### Work item
Carry on the forum discussion about stereo soundstage below, picking up after its final sentence.

### Text excerpt
------------------------------------------------------------

That's OK, I am fine with people who disagree :) There are two camps when it comes to stereo reproduction - "the room creates the soundstage" and "the soundstage is in the recording". What you explained is an example of the latter. The approach taken by people in either camp is the opposite of the other. I have heard examples of both approaches and to me neither seems more correct than the other from a subjective POV. From an armchair POV I do not have strong feelings either way.
 
There are two camps when it comes to stereo reproduction - "the room creates the soundstage" and "the soundstage is in the recording".
Ok, that's interesting. I would fully agree with @goat76 here, and maybe just because the idea "the room creates the soundstage" does not make sense to me at all. I really do not understand what is meant by that.

I come from classical music and therefore from acoustical recordings of ensembles with variations of a stereo pair (even a Decca tree), and for mixed music or electronic music there is no real "room" where the recording took place. But even then the stereo signal is based on ITD and ILD to create the "placement".

How can the soundstage not be in the recording?
And how does the (listening) room create a soundstage i.e with a mono recording?
Can you elaborate a bit about the concept?
Or are you referring to the distinction between "they are here" and "you are there"?
Really curious to understand this.
 
... it only takes two sound sources set up in stereo in font of us to hear enough of the cues of a recorded venue in a fairly convincing way.

------------------------------------------------------------

### The data
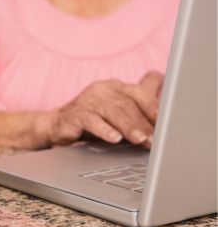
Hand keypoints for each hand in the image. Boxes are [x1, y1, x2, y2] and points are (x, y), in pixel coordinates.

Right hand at [40, 71, 163, 147]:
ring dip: (129, 126)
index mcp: (118, 87)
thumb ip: (140, 115)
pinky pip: (92, 120)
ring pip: (113, 111)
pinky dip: (104, 130)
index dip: (156, 107)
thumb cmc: (94, 121)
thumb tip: (168, 126)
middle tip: (156, 139)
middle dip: (144, 122)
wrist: (58, 126)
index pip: (141, 92)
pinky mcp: (75, 113)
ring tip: (140, 139)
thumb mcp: (119, 116)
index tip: (168, 122)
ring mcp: (89, 99)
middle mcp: (105, 89)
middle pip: (129, 103)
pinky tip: (114, 138)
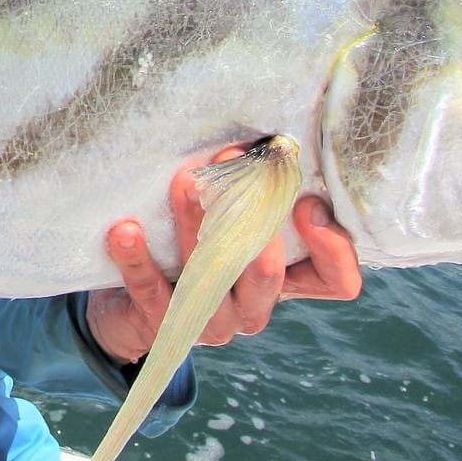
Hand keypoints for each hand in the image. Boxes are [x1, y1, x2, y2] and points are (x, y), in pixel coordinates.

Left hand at [85, 146, 362, 360]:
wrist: (130, 305)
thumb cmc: (193, 245)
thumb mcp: (232, 222)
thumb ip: (255, 193)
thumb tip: (263, 136)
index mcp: (283, 282)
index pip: (336, 281)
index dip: (332, 248)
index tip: (307, 203)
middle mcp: (252, 308)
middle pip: (267, 273)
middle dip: (250, 214)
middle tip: (231, 162)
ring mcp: (208, 322)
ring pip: (209, 280)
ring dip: (194, 225)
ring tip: (182, 182)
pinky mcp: (159, 325)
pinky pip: (149, 292)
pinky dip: (137, 259)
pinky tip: (125, 229)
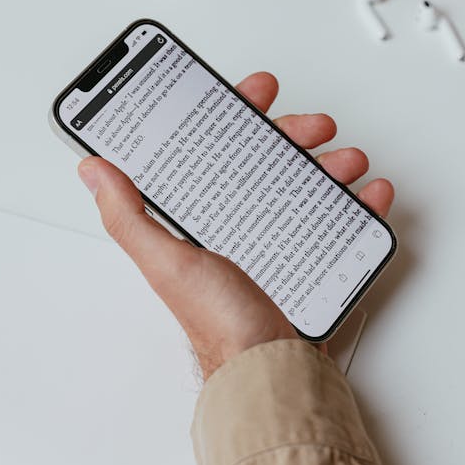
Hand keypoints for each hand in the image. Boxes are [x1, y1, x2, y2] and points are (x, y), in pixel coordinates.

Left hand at [77, 72, 393, 380]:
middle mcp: (240, 228)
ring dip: (332, 164)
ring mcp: (280, 245)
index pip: (216, 151)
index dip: (234, 115)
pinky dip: (361, 203)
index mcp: (203, 222)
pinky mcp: (314, 263)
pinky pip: (342, 223)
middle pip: (269, 160)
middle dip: (293, 134)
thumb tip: (95, 169)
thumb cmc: (220, 325)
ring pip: (309, 185)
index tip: (253, 93)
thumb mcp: (168, 263)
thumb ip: (129, 217)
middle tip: (312, 126)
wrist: (273, 371)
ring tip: (347, 162)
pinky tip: (368, 194)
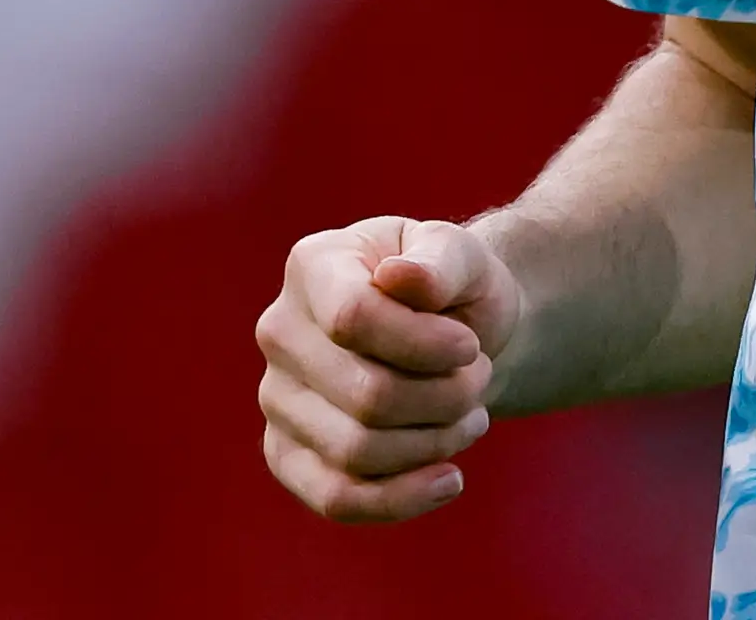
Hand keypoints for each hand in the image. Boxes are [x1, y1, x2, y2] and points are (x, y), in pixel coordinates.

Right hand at [254, 216, 521, 522]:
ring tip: (469, 415)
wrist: (453, 336)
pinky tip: (449, 478)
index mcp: (313, 266)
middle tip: (479, 377)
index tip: (470, 347)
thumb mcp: (463, 256)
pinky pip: (336, 498)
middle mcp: (280, 331)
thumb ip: (440, 261)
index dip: (424, 345)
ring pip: (357, 451)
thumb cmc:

------------------------------------------------------------

### Answer to this problem
The listener creates an indivdual illusion in lack of a better word. My question was, what can be done to destroy it? Of course in order
to avoid those actions ;-)

But, the OP's question was another. It wasn't about the stereo effect. What @Sokel said, the magical vanishing can be had without stereo. Easiest with a strong diffuse field and less impulsive sounds, which kind of counteracts the stereo effect, though.

My bad.
 
The listener creates an indivdual illusion in lack of a better word. My question was, what can be done to destroy it? Of course in order
to avoid those actions ;-)

No, I said it's most likely that everyone hear the stereo illusion the same way if they take turns listening to the same recording on the same well-set-up speaker system.

If you want to destroy the possibility to hear the information that the recording contain, just do the opposite of the point I made earlier.

But, the OP's question was another. It wasn't about the stereo effect. What @Sokel said, the magical vanishing can be had without stereo. Easiest with a strong diffuse field and less impulsive sounds, which kind of counteracts the stereo effect, though.

My bad.

I have never heard a single mono speaker that can’t be localized in a room, have you? :)

The direct sound will always tell you exactly where it is, and I have never been in a room with such a strong reverberation that I can't pinpoint the position of a sound source.
 
Ok, that's interesting. I would fully agree with @goat76 here, and maybe just because the idea "the room creates the soundstage" does not make sense to me at all. I really do not understand what is meant by that.

There are some designers, like Linkwitz, who deliberately create speakers that throw sound around the room and create a lot of reflections. Linkwitz was noted for his dipole and omni designs. His idea was to create more lateral reflections that envelops the listener. He wrote in one of his blog posts (that I can't find right now) that in nature, we are surrounded by sound. In a concert hall, the same thing happens - sound comes at you from everywhere. But in a 2 channel speaker system with treated walls, the sound comes only from the front. There is no envelopment and no immersion.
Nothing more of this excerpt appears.